The study has discovered in different species of animals that by slowing down their rate of DNA mutations, they live longer. The speed at which DNA mutations occur does not depend on the size of an organism, but on the simple genetics by that, they have been created. 

For example, previous studies which tried to solve this mystery blamed life span on the size of an organism. The bigger the creature, the more energy it has to consume as it has to replace more cells as the genes deteriorate with time. The new study argues that this is not the case, as a mole rat has a life span of around 25 years and a giraffe has a life span of around 24 years. The giraffe is arguably 1000 times bigger than the mole rat, yet they both live the same amount of time. 

This shows that size does not matter, what matters is the speed at which the DNA mutates. When scientists checked the mutation rates of both the animals mentioned above, they were almost similar. The mole rat suffers 93 mutations a year and the giraffe 99 mutations per year

Dr. Alex Cagan the lead author of this study says that this opens the door for humanity to better understand the aging process and how this could be manipulated in the future to hopefully make the lifespan of humans longer. 

“But the most exciting aspect of the study has to be finding that lifespan is inversely proportional to the somatic mutation rate. This suggests that somatic mutations may play a role in aging.” (Quote by Dr. Alex Cagan)

To place this study into better perspective, a mice lives around 3.7 years and suffers 796 mutations per year. The average human lifespan (only taking into consideration death from natural causes) is around 83.6 years. The reason why we as humans have a much longer lifespan is that we only suffer 47 mutations per year.
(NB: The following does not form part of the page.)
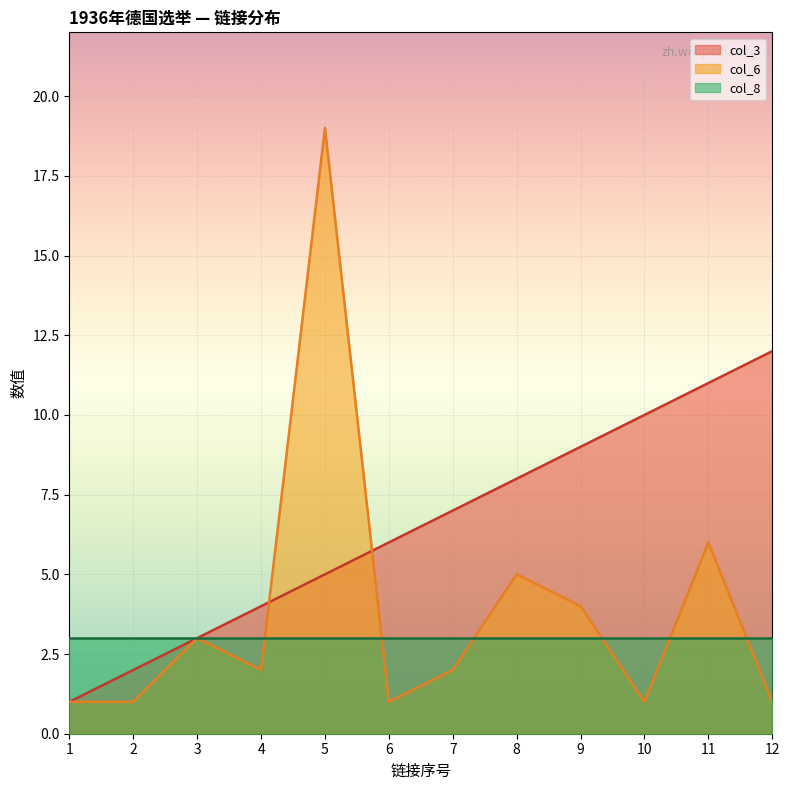

Where is col_3 nearest to the value 6?

6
If a mice was to suffer the same amount of mutations per year, it would live as long as us based on the math behind the theory. 

If scientists will find a way in the future to slow the rate of mutations we suffer per year, we would be living much longer. Besides the ability of our bodies to live a certain period of time, it also comes down to the type of lifestyle we live and the respect we all have for our own physical as well as mental health.